Migrant child in Moria camp, Greece
What is to be done?
A global pandemic requires very local responses. Many governments have failed to meet this challenge, or to act on context-specific data, informed by fundamental human rights obligations. Instead, repatriation in the name of public health has overtaken (or compounded) repatriation at the service of national security and public order. Regardless, for many child and other migrants, the process and the result are the same: cancellation, without consultation or consideration, of plans developed to improve one’s sense of security and wellbeing; removal, without careful reflection or a weighing of the relevant evidence, back to a place intentionally left behind; denial of the right to have one’s best interests individually assessed and evaluated.
Return “home” may be in the best interests of child laborers toiling in exploitative contexts far from their families, but the return must be supported, planned through consultation, and supervised.

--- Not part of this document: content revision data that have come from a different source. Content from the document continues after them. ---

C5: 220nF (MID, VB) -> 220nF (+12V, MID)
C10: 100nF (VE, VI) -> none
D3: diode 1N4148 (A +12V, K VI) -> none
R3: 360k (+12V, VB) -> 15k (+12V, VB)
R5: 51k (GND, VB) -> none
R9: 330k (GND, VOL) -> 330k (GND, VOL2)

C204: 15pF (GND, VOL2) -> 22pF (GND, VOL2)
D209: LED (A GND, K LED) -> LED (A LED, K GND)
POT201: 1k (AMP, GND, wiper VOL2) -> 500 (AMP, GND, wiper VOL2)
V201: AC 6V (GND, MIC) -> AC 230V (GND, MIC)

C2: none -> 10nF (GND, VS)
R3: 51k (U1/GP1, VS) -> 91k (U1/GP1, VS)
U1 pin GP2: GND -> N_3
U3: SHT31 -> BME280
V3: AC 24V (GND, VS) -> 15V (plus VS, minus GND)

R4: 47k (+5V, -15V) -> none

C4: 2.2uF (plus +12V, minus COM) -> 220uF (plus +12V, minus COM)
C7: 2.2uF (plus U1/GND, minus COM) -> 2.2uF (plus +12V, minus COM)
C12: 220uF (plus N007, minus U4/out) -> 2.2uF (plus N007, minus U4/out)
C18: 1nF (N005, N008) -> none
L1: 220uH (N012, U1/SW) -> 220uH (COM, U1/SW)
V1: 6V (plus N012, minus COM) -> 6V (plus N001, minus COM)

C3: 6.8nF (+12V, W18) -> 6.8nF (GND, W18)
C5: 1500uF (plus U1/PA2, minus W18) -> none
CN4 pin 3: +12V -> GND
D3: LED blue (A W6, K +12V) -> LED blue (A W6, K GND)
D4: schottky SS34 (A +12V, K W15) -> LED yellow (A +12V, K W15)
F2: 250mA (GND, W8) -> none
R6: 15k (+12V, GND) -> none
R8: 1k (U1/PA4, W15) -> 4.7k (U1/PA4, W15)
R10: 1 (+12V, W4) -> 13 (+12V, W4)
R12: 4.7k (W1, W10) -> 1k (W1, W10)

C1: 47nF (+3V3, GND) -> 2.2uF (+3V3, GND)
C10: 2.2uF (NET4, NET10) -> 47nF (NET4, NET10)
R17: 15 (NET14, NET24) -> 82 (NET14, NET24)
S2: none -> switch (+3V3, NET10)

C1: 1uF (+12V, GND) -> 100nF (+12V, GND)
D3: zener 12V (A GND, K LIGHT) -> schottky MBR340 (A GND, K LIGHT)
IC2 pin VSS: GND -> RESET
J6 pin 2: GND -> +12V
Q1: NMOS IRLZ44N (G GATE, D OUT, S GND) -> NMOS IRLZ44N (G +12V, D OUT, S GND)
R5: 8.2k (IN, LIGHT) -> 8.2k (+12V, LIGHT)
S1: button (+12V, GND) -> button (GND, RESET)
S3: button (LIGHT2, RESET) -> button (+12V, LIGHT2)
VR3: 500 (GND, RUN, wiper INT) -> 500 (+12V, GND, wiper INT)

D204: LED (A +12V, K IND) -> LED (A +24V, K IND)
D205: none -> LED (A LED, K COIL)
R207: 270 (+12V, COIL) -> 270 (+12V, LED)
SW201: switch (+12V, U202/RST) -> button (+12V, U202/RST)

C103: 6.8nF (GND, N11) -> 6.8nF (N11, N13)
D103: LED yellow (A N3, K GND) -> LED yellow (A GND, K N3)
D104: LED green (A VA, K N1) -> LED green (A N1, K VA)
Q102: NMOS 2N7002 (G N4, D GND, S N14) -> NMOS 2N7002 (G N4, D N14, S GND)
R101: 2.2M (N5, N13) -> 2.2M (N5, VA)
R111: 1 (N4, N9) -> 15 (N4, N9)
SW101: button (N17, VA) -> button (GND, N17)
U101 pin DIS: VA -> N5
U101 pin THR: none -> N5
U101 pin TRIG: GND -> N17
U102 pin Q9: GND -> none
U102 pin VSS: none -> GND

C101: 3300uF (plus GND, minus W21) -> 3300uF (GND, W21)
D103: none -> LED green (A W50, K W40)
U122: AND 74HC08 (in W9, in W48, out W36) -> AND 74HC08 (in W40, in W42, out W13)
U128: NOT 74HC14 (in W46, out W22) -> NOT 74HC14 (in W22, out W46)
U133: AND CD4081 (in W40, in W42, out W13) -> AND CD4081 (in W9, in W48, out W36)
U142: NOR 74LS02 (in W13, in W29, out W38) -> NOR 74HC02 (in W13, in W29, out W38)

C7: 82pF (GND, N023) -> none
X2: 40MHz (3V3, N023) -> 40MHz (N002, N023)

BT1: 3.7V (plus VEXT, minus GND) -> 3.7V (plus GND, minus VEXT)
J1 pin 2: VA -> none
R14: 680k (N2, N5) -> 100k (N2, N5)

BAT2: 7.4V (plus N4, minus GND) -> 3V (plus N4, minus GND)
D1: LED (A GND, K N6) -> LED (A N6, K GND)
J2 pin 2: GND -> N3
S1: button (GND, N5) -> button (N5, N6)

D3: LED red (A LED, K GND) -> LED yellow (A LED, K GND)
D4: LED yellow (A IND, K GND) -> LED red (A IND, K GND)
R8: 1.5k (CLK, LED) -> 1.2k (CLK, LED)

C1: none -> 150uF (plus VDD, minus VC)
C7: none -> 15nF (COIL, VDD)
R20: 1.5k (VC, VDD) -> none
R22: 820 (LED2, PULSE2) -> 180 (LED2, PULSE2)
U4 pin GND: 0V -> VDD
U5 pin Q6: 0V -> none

Return “home” may be in the best interests of child asylum seekers stuck at a border, but the relevant “home” may be with relatives in the destination – not the origin – country. Return “home” may be best served by an onward journey that affords educational or employment opportunity, as a prelude to a more secure and sustainable voluntary repatriation in the future.
Our research suggests that forced repatriation all too often paves the way for re-migration, at even higher physical, financial and emotional cost than the original journey. Return “home” must be informed by a best interests assessment and determination that takes state child protection obligations as a non-negotiable starting point for public health, public safety and public security. Anything less is an illegitimate abuse of power in the face of vulnerability. Courageous children in search of safety and opportunity are an asset to nurture, not a threat to expunge.